State legislators on the Joint Interim Committee to Study TRS Health Benefit Plans heard hours of testimony on this issue on March 30, including invited testimony from Texas AFT legislative spokesman Ted Melina Raab. The bottom line is that current inadequate funding streams leave TRS-Care $1.6 billion short of the estimated amount needed just to keep the program in place through August 2019 without premium increases or benefit cuts.

Last year the Legislature had to put in $768 million in extra funding to keep TRS-Care solvent through the end of the current biennium. Next time the deficit will more than double, and it is projected to keep going up and up in later years if the state fails to replace the inadequate pay-as-you-go system.

Retirees themselves already pay plenty for their TRS-Care coverage, out of pensions that are seldom if ever adjusted with cost-of-living increases. As a group they pay 35 percent of the cost of their coverage currently, in the form of premiums and out-of-pocket costs. The state contributes an amount equaling 1 percent of active school employees’ payroll. The resulting state share of total plan costs is about 25 percent.

Active school employees contribute another 0.65 percent of their paychecks to fund TRS-Care, accounting for 16 percent of the total money dedicated to the program. School districts pay another 0.55 percent of active payroll, putting their share of total plan costs at 14 percent.

With roughly 15,000 more retirees added to the TRS-Care ranks each biennium and with medical and especially drug costs rising far faster than active employees’ pay, all these contributions combined have begun to fall well short of what’s required to keep TRS-Care intact. As a result, the survival of TRS-Care has depended on intermittent infusions of additional cash from the state, occasional premium and benefit restructuring, and higher premiums and out-of-pocket costs for retirees.

Much of the March 30 hearing was devoted to a discussion of alternative funding scenarios to address the current situation. One way to define the gravity of the problem: If retirees had to absorb the full cost of covering the deficit of $1.6 billion for next biennium, their premiums would have to triple starting in September of 2017. At the same time, school districts would be hard-pressed to afford more contributions given the inadequacy of the current school-finance system, which could be held unconstitutional in the near future by the state supreme court. And active school employees’ are dealing with stagnant pay and bearing the rapidly rising costs of their own coverage under their local district health plans or the state TRS-ActiveCare program.

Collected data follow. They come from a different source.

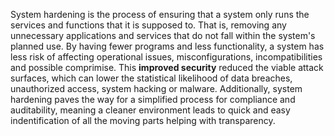 System hardening is the process of ensuring that a system only runs the services and functions that it is supposed to. That is, removing any unnecessary applications and services that do not fall within the system's planned use. By having fewer programs and less functionality, a system has less risk of affecting operational issues, misconfigurations, incompatibilities and possible comprimise. This **improved security** reduced the viable attack surfaces, which can lower the statistical likelihood of data breaches, unauthorized access, system hacking or malware. Additionally, system hardening paves the way for a simplified process for compliance and auditability, meaning a cleaner environment leads to quick and easy indentification of all the moving parts helping with transparency.
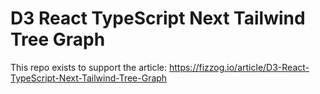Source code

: # D3 React TypeScript Next Tailwind Tree Graph
This repo exists to support the article: https://fizzog.io/article/D3-React-TypeScript-Next-Tailwind-Tree-Graph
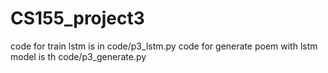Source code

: # CS155_project3

code for train lstm is in code/p3_lstm.py
code for generate poem with lstm model is th code/p3_generate.py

It all comes down to whether lawmakers will face up to the state’s responsibility to fund the costs of public education, including retiree health care. Legislators often say that providing public education is the number-one job of state government, but that declaration has not always been backed up with the funding required to do the job. For instance, while the state provides a subsidy of about $600 a month per person for the health plan that covers retirees from state agencies, it provides only about $125 a month per person for retired school employees. The state clearly needs to make major and ongoing increases in its TRS-Care contributions.

As Texas AFT’s Melina Raab told the joint committee:

Health-care coverage for retired school employees is a critical benefit yet is simply becoming unaffordable. These health-care programs are only sustainable to the extent they provide coverage that is both adequate to retirees’ needs and is affordable to retirees.

To Texas AFT members, in fact to almost all public school employees, the answer to the current situation is obvious—we must have a significant and sustained increase in state funding for retired and active school employee health care. The next Legislature must address the health-care affordability crisis for retired school employees and make immediate and ongoing increases in state funding for retired school employees’ health insurance.